* [RECORD SET]:
┌──
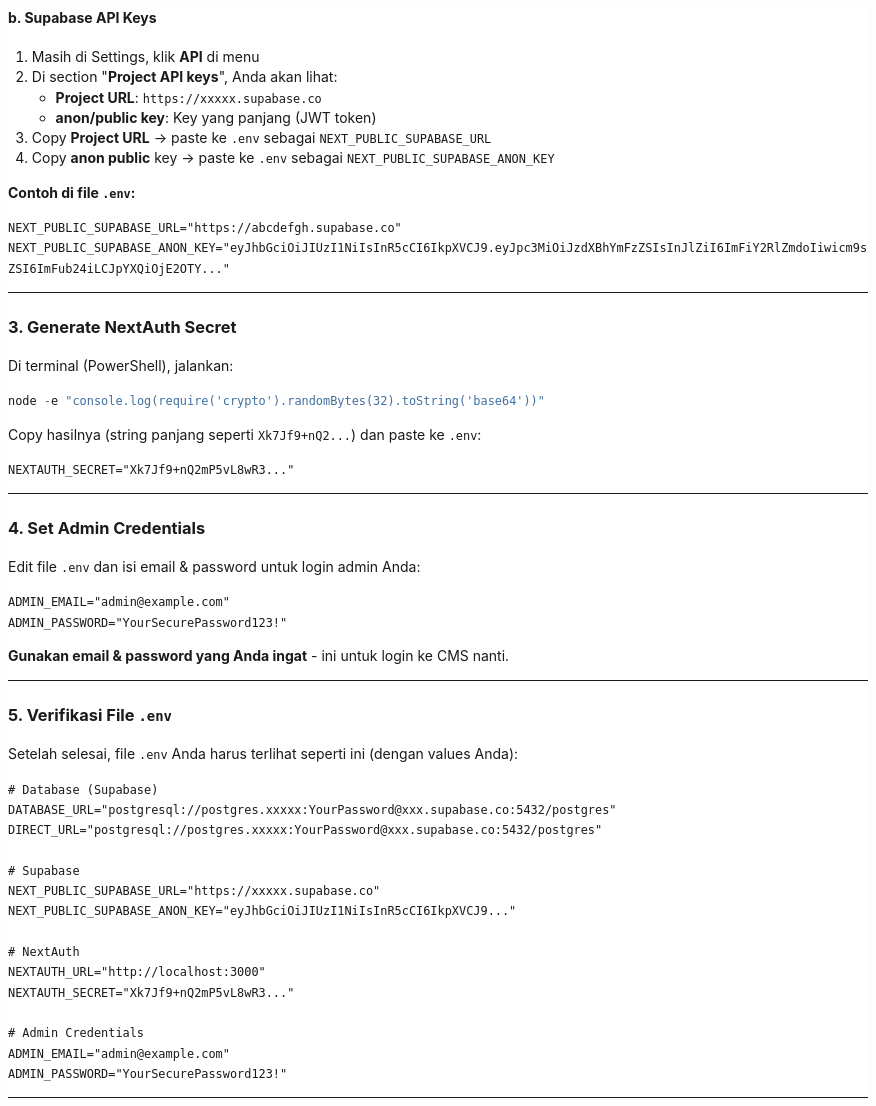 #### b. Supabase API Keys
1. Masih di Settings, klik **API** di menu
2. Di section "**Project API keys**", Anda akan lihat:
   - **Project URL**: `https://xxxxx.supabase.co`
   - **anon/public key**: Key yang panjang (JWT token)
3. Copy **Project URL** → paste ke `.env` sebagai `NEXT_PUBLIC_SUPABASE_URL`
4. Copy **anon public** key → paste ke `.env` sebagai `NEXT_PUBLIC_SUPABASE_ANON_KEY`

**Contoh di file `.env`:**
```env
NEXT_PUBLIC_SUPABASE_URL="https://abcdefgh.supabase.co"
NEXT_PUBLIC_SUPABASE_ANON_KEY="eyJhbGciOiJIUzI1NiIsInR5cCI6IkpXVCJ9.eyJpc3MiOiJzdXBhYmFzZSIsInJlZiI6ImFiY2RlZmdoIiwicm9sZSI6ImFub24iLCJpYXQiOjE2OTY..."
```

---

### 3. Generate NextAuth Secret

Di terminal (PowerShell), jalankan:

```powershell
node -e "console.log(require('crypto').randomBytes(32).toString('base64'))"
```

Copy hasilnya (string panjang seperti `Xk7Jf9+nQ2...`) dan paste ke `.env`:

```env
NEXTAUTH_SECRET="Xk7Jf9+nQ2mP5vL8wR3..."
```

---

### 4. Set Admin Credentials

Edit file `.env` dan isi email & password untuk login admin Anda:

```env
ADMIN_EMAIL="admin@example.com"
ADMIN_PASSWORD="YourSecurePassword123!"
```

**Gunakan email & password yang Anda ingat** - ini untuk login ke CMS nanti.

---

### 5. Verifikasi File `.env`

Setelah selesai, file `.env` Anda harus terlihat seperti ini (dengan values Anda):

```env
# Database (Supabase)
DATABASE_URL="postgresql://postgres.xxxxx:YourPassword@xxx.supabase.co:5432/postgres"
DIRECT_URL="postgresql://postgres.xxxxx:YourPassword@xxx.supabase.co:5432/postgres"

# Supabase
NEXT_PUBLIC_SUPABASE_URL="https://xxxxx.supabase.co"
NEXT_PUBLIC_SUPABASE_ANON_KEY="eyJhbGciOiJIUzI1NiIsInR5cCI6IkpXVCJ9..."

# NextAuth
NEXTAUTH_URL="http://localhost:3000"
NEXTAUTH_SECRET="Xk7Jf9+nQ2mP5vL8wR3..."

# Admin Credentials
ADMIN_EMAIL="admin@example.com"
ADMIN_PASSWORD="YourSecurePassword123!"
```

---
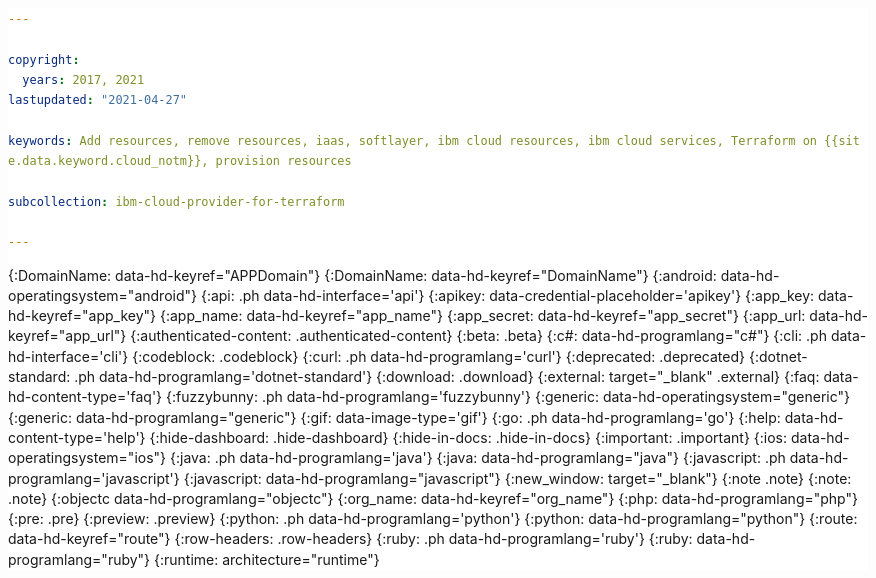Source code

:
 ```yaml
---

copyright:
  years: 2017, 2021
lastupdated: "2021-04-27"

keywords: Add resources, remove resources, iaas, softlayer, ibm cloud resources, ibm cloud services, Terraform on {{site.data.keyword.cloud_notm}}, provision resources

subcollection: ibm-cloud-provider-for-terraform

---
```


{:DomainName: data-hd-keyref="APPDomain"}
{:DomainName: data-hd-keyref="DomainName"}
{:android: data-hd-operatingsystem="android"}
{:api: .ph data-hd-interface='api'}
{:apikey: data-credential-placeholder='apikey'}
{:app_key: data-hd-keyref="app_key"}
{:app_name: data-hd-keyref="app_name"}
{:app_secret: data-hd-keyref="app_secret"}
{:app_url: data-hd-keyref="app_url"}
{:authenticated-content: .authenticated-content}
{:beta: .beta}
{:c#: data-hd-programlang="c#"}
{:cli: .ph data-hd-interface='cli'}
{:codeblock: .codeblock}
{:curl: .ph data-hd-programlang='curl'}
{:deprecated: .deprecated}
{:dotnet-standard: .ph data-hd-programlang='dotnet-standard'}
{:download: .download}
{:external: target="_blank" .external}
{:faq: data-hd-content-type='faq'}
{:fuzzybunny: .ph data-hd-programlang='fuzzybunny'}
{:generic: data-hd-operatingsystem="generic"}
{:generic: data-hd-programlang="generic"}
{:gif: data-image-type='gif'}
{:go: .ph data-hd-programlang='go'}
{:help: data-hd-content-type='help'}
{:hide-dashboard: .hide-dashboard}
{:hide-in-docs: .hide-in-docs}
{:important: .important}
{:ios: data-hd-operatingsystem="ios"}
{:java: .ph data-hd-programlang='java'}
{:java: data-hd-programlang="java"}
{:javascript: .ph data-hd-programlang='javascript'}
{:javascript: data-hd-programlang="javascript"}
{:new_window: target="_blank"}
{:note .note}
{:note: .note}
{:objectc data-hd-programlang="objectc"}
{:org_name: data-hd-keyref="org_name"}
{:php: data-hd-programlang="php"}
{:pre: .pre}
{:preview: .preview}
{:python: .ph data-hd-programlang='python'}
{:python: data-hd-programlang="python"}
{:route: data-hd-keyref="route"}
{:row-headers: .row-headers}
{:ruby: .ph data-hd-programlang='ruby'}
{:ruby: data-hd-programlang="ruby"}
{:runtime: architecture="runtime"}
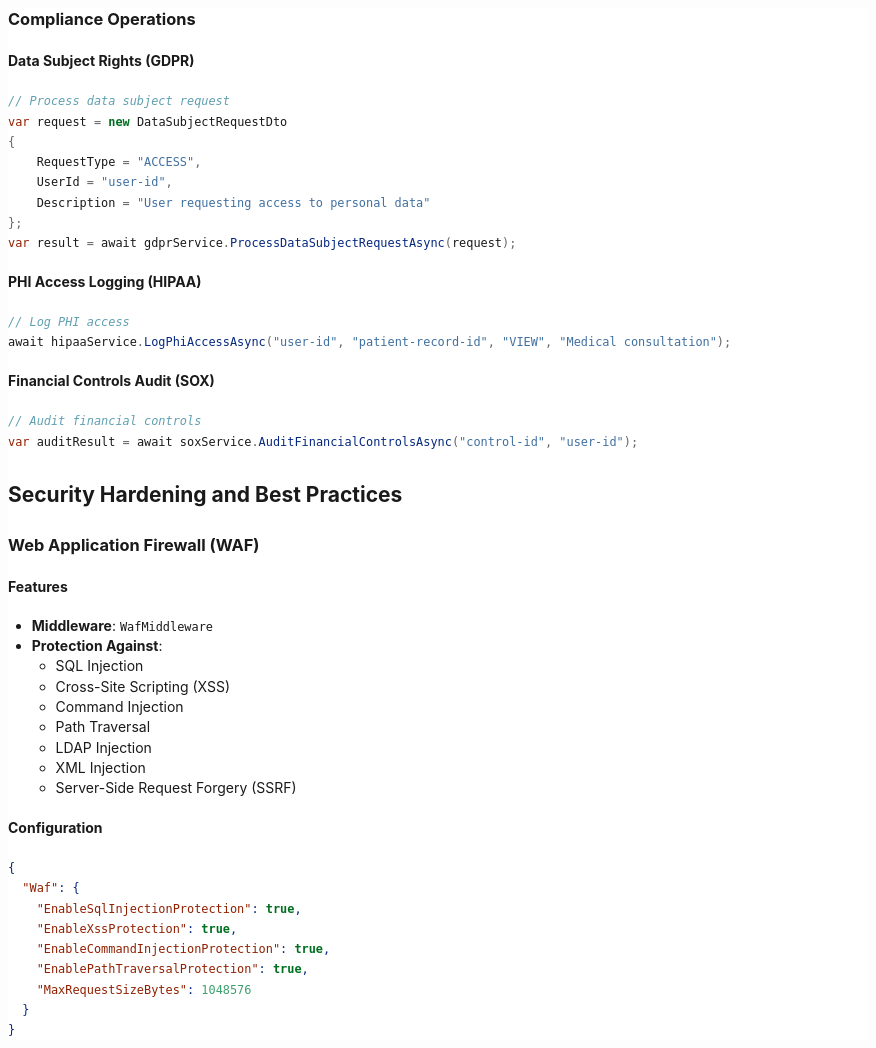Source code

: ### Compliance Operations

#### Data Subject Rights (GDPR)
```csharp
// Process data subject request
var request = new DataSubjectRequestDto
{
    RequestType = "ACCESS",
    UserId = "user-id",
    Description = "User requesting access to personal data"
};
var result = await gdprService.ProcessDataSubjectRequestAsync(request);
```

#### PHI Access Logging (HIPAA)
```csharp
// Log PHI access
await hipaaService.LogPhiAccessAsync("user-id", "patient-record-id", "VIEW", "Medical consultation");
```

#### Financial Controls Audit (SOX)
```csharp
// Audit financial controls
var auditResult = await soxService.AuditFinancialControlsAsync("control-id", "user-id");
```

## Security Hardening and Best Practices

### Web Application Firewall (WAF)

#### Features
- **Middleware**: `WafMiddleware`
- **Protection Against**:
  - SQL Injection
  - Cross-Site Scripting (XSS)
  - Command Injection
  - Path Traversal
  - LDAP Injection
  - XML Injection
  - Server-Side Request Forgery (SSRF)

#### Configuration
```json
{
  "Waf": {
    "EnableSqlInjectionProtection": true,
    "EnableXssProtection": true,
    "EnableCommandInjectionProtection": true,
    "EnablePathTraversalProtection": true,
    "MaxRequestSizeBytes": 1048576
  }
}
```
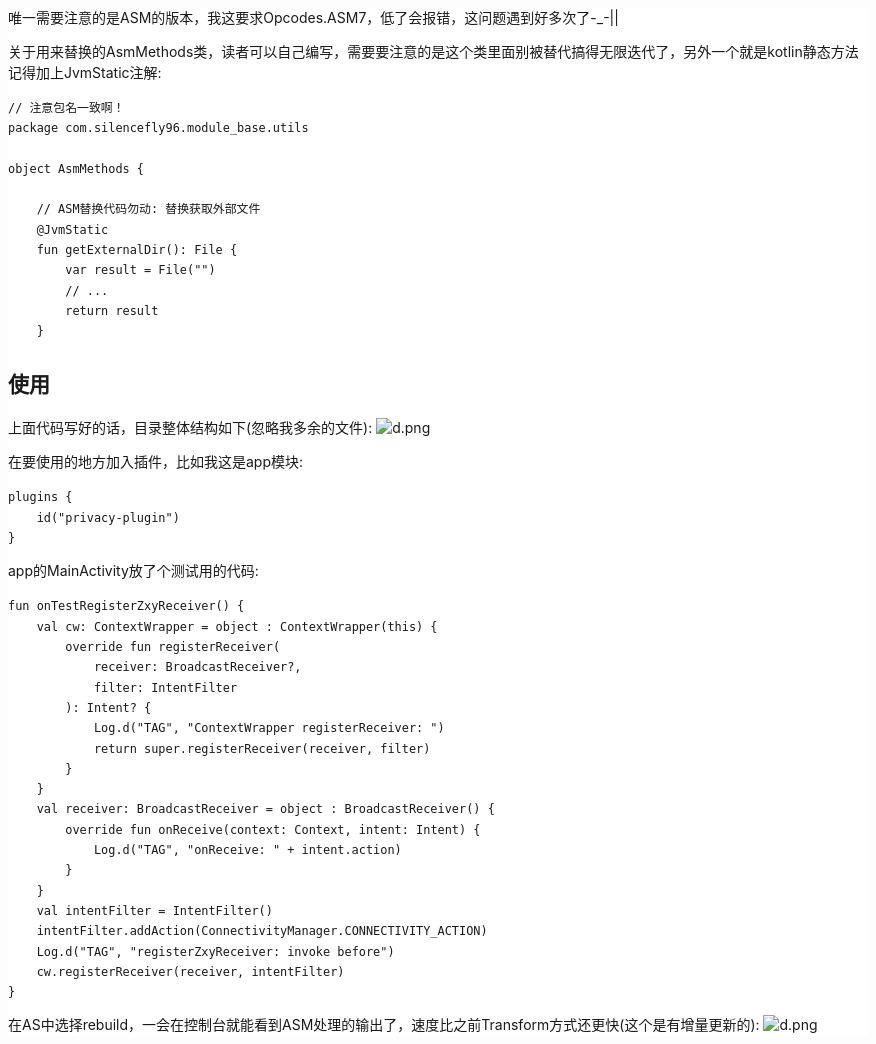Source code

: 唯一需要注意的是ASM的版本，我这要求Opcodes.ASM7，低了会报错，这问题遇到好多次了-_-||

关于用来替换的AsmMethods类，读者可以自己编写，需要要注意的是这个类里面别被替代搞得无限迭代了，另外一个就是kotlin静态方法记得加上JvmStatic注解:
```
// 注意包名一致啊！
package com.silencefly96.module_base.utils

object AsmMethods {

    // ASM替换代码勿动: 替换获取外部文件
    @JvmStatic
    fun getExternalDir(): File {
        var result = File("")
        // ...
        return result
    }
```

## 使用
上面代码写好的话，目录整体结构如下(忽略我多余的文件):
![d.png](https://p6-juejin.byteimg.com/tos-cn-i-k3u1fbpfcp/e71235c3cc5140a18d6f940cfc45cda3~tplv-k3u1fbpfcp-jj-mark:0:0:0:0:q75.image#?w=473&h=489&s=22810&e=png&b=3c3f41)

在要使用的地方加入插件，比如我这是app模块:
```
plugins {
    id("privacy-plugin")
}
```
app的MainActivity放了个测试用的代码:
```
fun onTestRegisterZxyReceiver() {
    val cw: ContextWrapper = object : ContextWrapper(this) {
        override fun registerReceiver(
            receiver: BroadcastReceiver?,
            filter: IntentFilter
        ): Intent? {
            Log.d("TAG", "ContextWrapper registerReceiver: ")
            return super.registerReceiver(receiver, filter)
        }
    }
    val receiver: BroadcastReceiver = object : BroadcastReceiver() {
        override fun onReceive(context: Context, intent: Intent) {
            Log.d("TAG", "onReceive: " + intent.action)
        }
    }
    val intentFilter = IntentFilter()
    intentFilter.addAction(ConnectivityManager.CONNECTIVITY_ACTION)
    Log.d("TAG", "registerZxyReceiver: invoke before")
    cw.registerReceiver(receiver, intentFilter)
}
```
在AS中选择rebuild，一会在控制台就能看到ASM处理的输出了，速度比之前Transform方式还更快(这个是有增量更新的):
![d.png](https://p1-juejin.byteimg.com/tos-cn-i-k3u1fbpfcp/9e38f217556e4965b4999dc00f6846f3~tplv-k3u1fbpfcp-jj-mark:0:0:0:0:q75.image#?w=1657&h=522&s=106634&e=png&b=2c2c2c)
└──
When a line in the material above includes the word "generic", copy that line.

* [WRITTEN SOLUTION]:
{:generic: data-hd-operatingsystem="generic"}
{:generic: data-hd-programlang="generic"}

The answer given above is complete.